Western Australians have known that their capital is a little-discovered gem for years, and with Qantas launching direct flights between London and Perth from March, soon everyone else will too. Already worth a stop-over for endless beaches (there are 19 in easy reach) and a relaxed atmosphere, in recent years Perth has developed a buzzing art, culture and festival scene, complemented by a roster of innovative restaurants and quirky bars that seem to double in number with every visit.
Addis Ababa, Ethiopia
One for intrepid travellers looking for something different, Ethiopia’s capital of Addis Ababa is a somewhat overwhelming mix of frenetic markets, fantastic food set against a backdrop of Orthodox Christian and Islamic beliefs. The result? A fascinating mishmash of cultures. Despite a thriving economy, poverty is still very real and your trip may not be plain sailing, but those who persevere will be rewarded by a wealth of new experiences encompassing people, places and things. Head to the Simien Mountains to unwind, hike and spot wildlife after the madness of the city.
This Eastern European capital offers an intelligent city break that promises to educate as much as entertain. Not so long ago crippled by civil war, the country has been rebuilding itself at an impressive speed.

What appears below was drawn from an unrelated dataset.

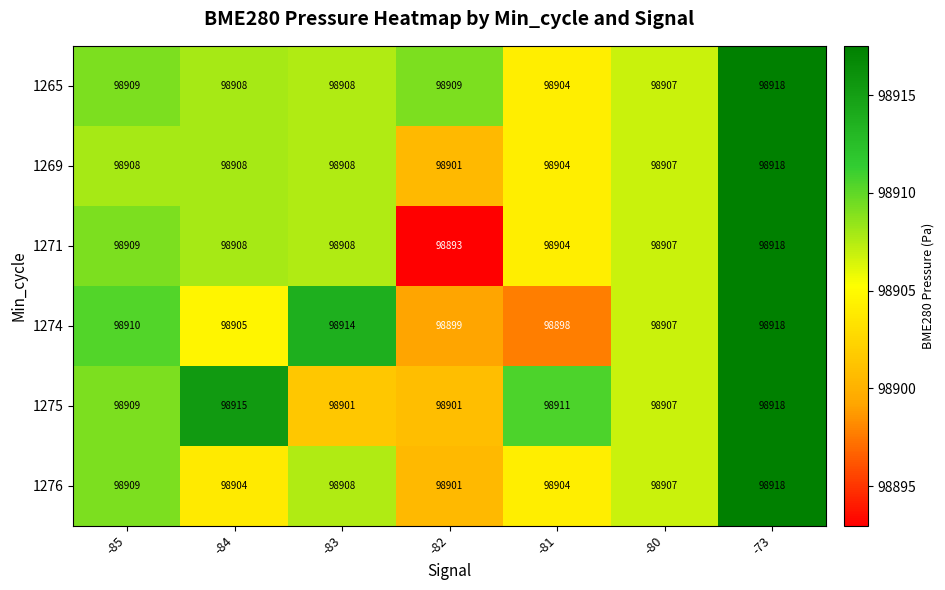

Which series changed the most between -84 and -82?

1271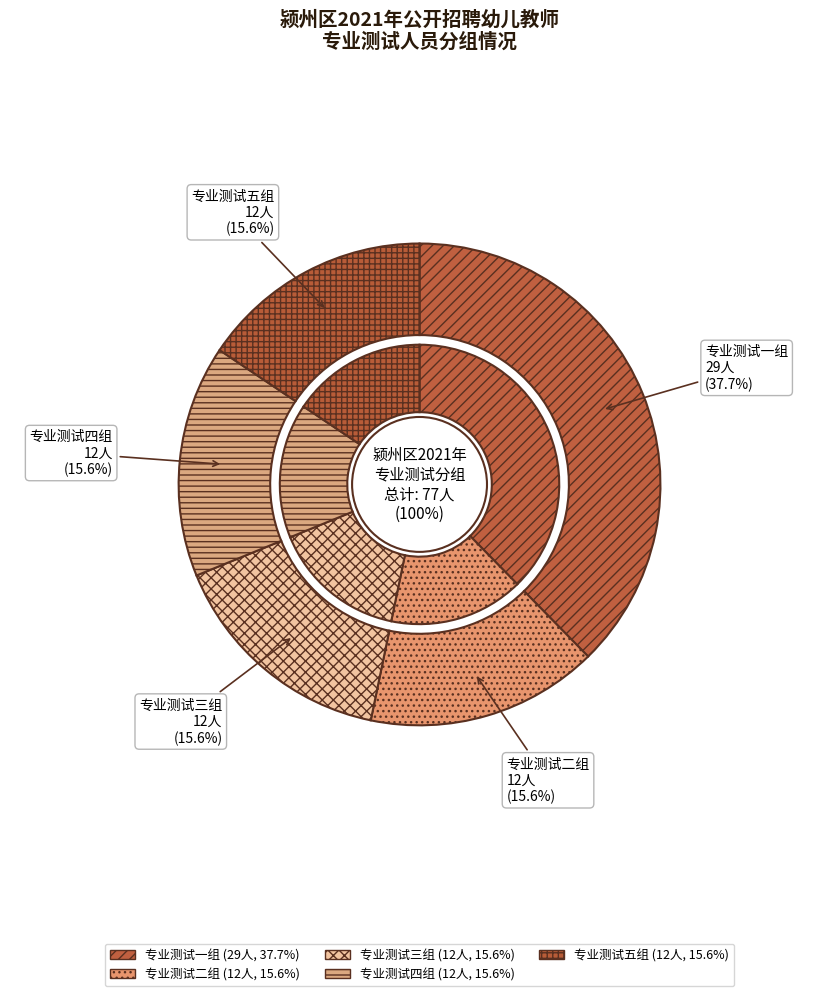

Is the sum of 专业测试二组 and 专业测试四组 greater than half?

No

A new generation are channelling their energy into tourism, resulting in a culinary renaissance matched by unrivalled hospitality. Much like Tbilisi and Moscow, this relatively newfound freedom is also stirring a cutting-edge creativity, seen in emerging music and art scenes.
While many return to Barcelona and Madrid time and time again, Valencia happily lurks in the shadow of its larger counterparts – and to its advantage, as a city with just as much to offer but fewer crowds to dodge as a result. With cultural institutions to rival its competitors, futuristic architecture meets an historic old quarter. With a stellar restaurant offering – this is the birthplace of paella, after all – alongside an effervescent nightlife, this is the Spanish sweetheart to have up your sleeve.
Sitting at the confluence of East and West, Lebanon’s sprawling coastal metropolis is a glorious culture clash, most apparent in its striking architecture and diverse food scene. Religious conservatism meets a fashion-forward young crowd and heady nightlife – which largely escapes the flashiness of Dubai – making for an interesting Middle Eastern getaway.